Copy each of the records below word for word.
● ● ●
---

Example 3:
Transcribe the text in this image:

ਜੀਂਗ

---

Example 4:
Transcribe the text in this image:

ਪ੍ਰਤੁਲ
● ● ●
| FINAL ANSWER |
---

Example 3:
Transcribe the text in this image:

ਜੀਂਗ

---

Example 4:
Transcribe the text in this image:

ਪ੍ਰਤੁਲ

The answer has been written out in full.